What you will do:
List each line in the listing below that contains the word "Mourinho", copying every such line in full.

Supplied data:
━━━

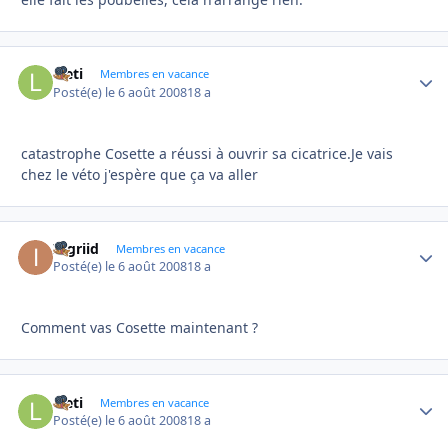
laeti
Autho
Membres en vacance
Posté(e)
le 6 août 2008
18 a
catastrophe Cosette a réussi à ouvrir sa cicatrice.Je vais
chez le véto j'espère que ça va aller
Ingriid
Autho
Membres en vacance
Posté(e)
le 6 août 2008
18 a
Comment vas Cosette maintenant ?
laeti
Autho
Membres en vacance
Posté(e)
le 6 août 2008
18 a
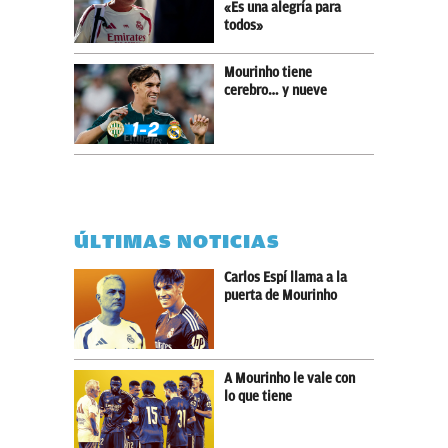
«Es una alegría para
todos»
Mourinho tiene
cerebro… y nueve
ÚLTIMAS NOTICIAS
Carlos Espí llama a la
puerta de Mourinho
A Mourinho le vale con
lo que tiene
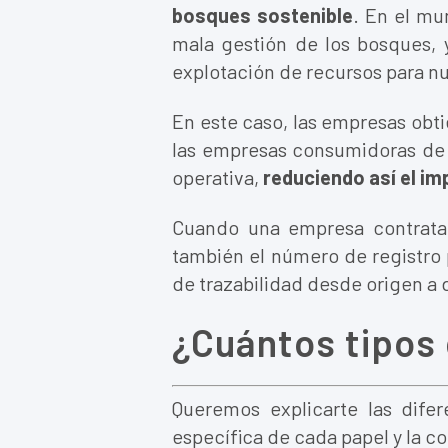
bosques sostenible
. En el mu
mala gestión de los bosques, 
explotación de recursos para nu
En este caso, las empresas obt
las empresas consumidoras d
operativa,
reduciendo así el im
Cuando una empresa contratan
también el número de registro 
de trazabilidad desde origen a 
¿Cuántos tipos 
Queremos explicarte las dife
específica de cada papel y la c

━━━

Exercise result:
Mourinho tiene
puerta de Mourinho
A Mourinho le vale con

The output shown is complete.